▶ [Task item]:
Count the lines in the entries below that contain the string "Which", with case taken into account. Reply with the number alone.

▶ [Dataset entries]:
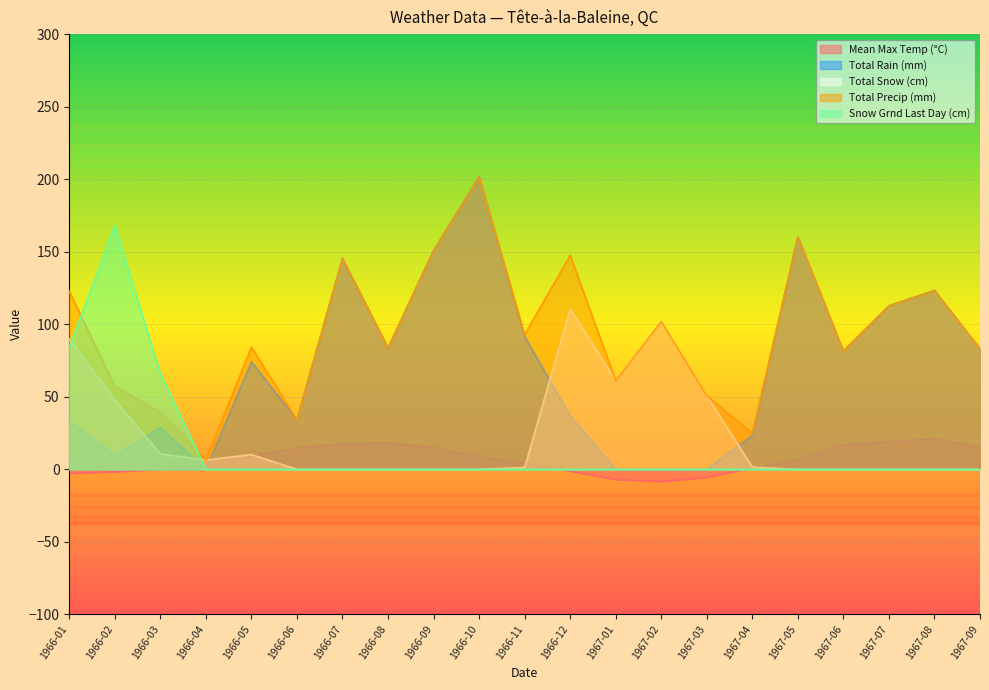

What is the difference between the highest and lowest values at 1966-07?

145.5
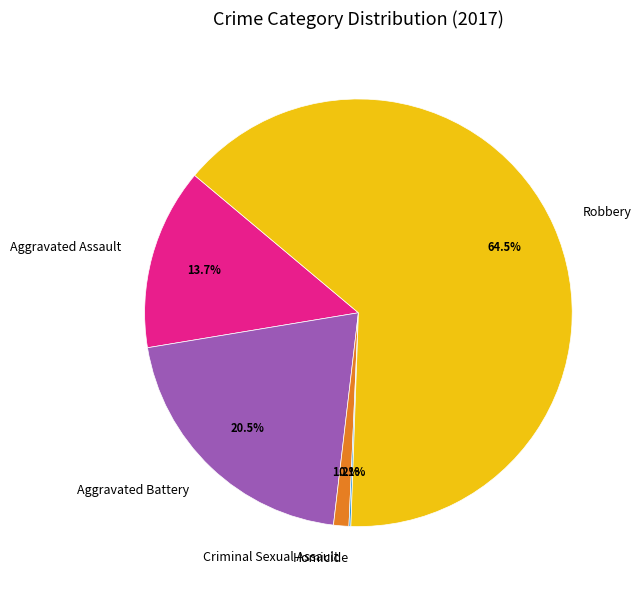

Which slice is the largest?

Robbery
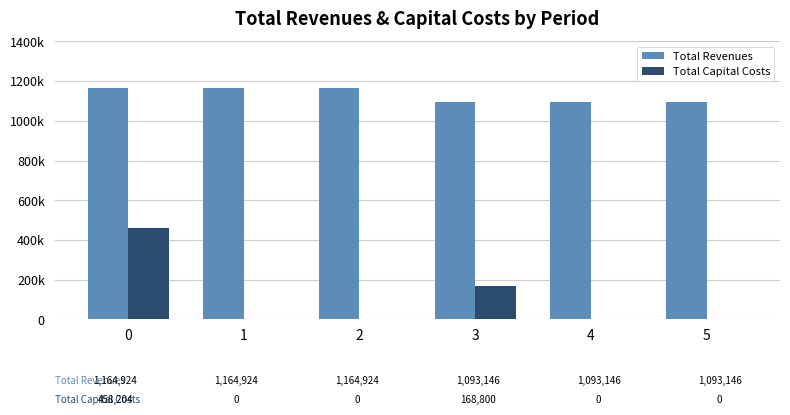

Which category has the lowest value across all series?

1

▶ [Written answer]:
2